*Task prompt*.
In the entries that follow, find each line with the word "none" and copy it.

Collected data

== Segment start ==

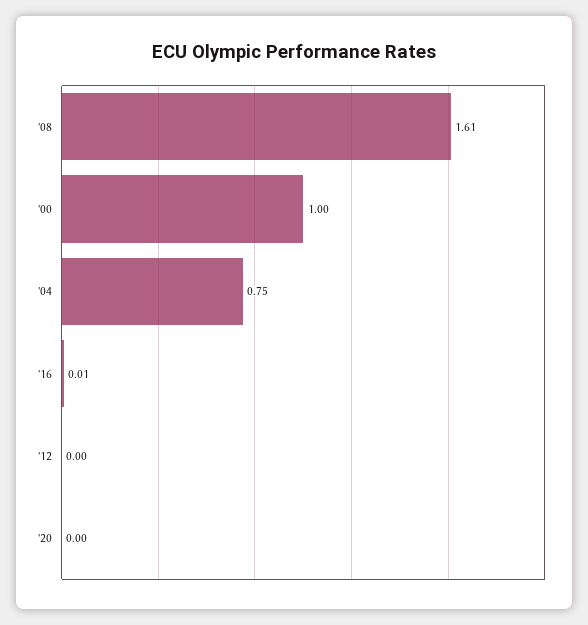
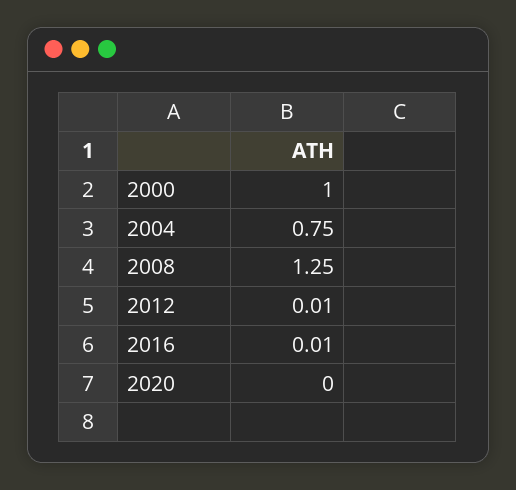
'08: 1.61 -> 1.25
'12: 0 -> 0.01

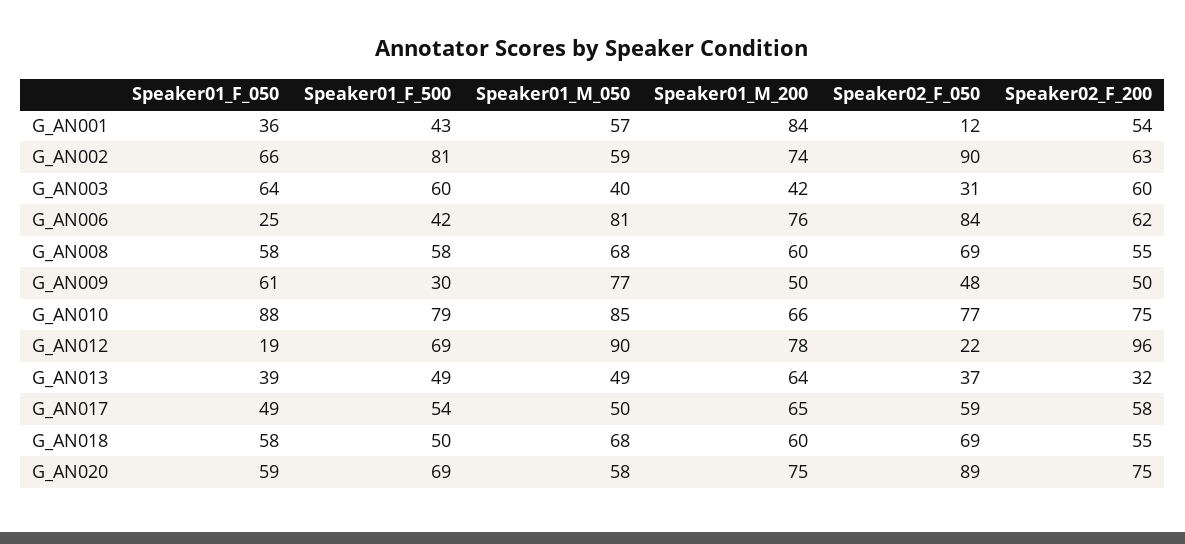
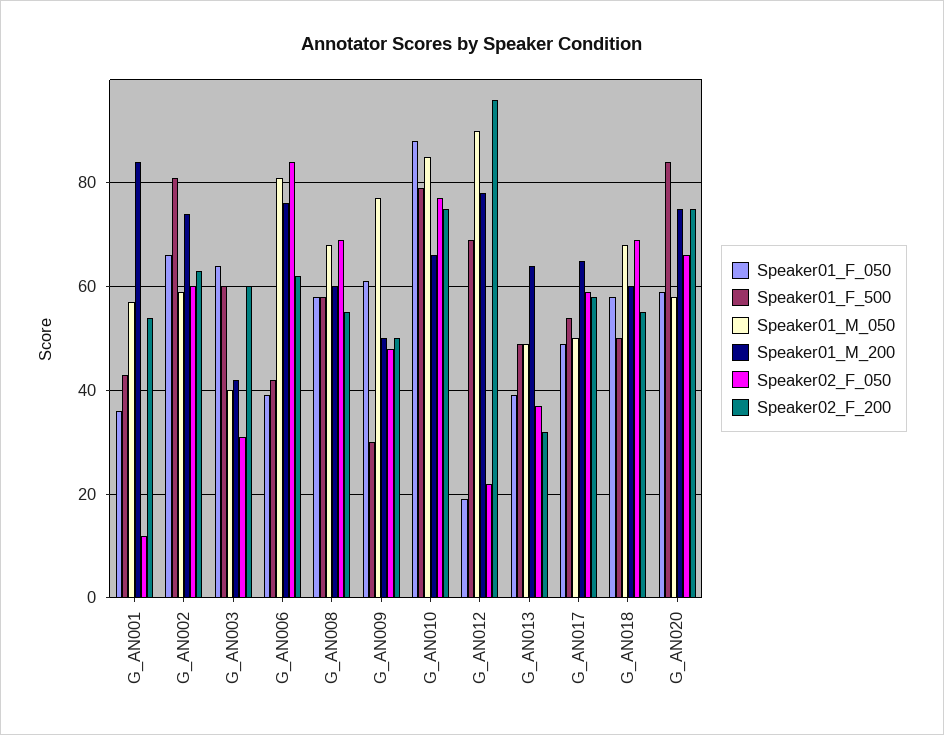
Speaker02_F_050, G_AN002: 90 -> 60
Speaker01_F_050, G_AN006: 25 -> 40
Speaker01_F_500, G_AN020: 69 -> 85
Speaker02_F_050, G_AN020: 89 -> 65

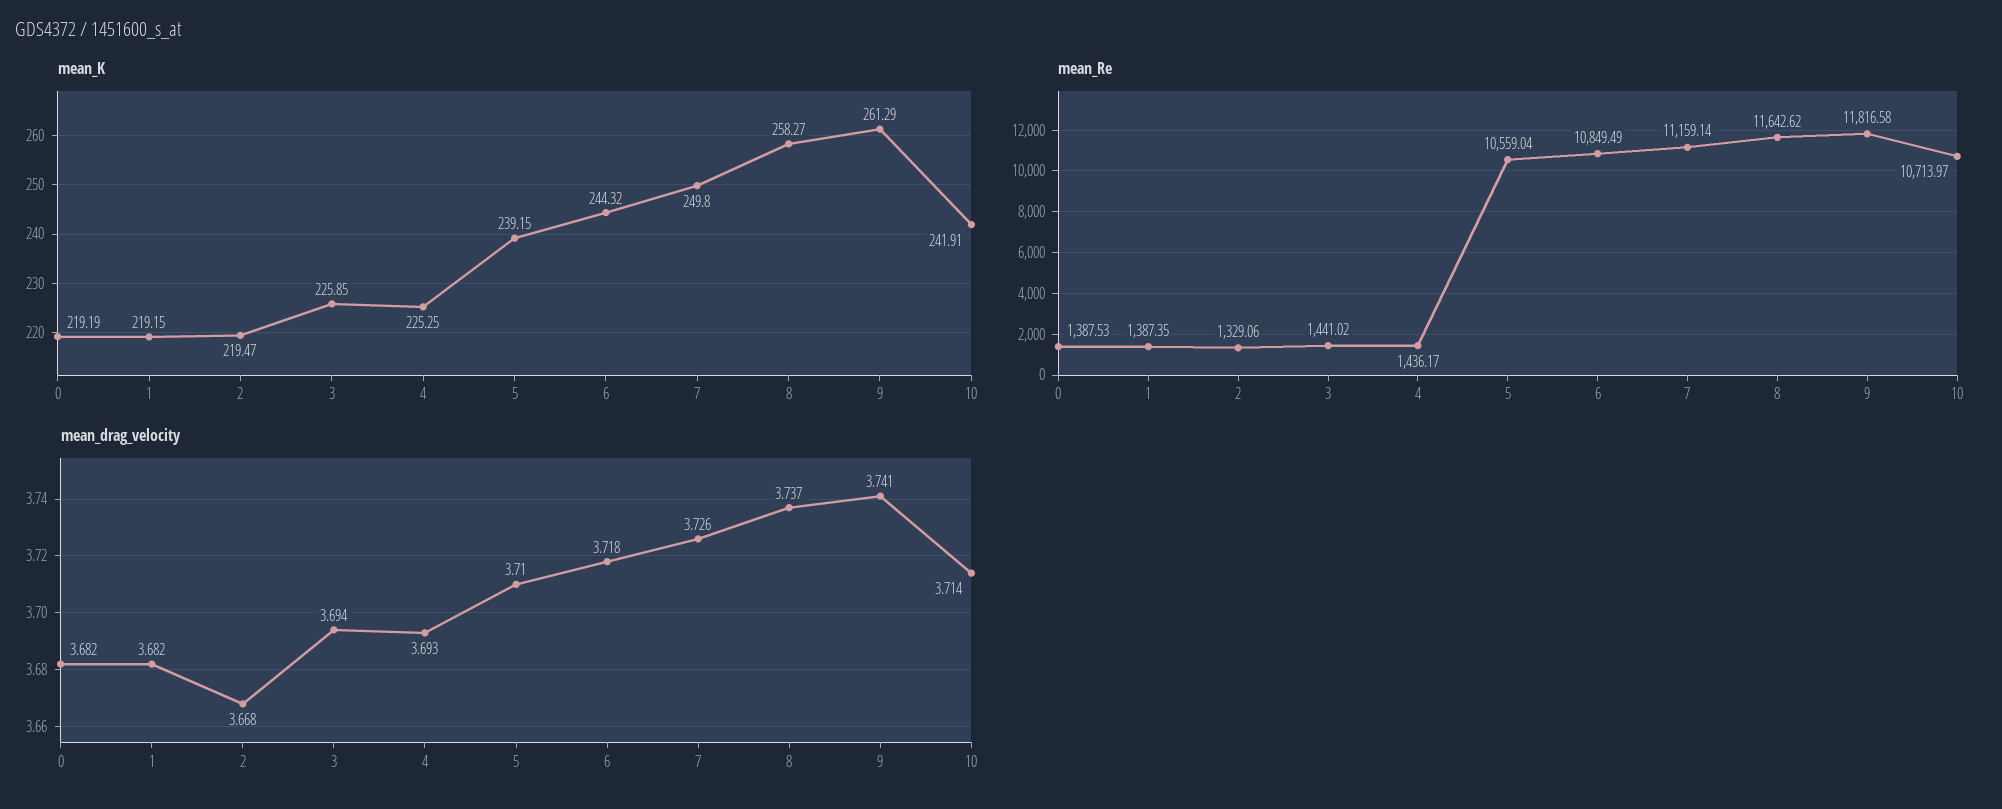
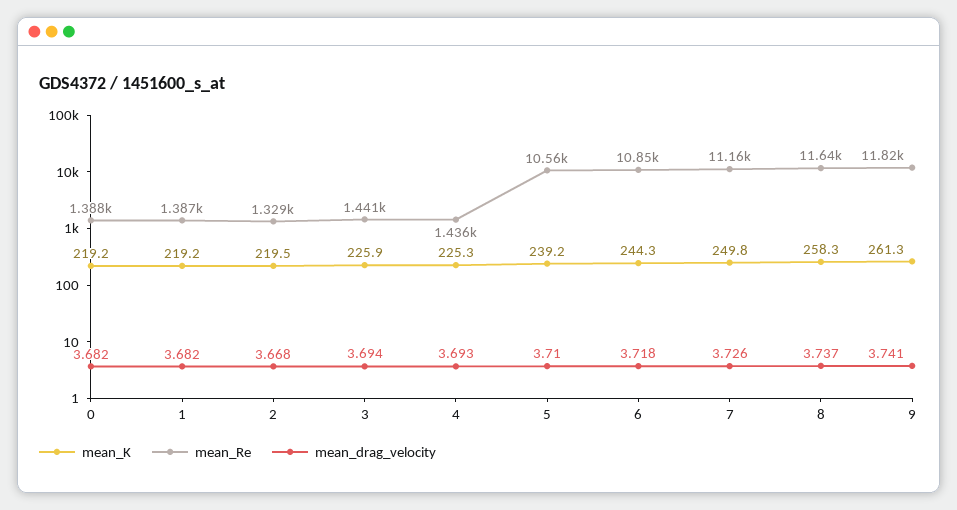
mean_K, 10: 241.91 -> none
mean_Re, 10: 10713.97 -> none
mean_drag_velocity, 10: 3.714 -> none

== Segment end ==

*Output for this exercise*.
mean_K, 10: 241.91 -> none
mean_Re, 10: 10713.97 -> none
mean_drag_velocity, 10: 3.714 -> none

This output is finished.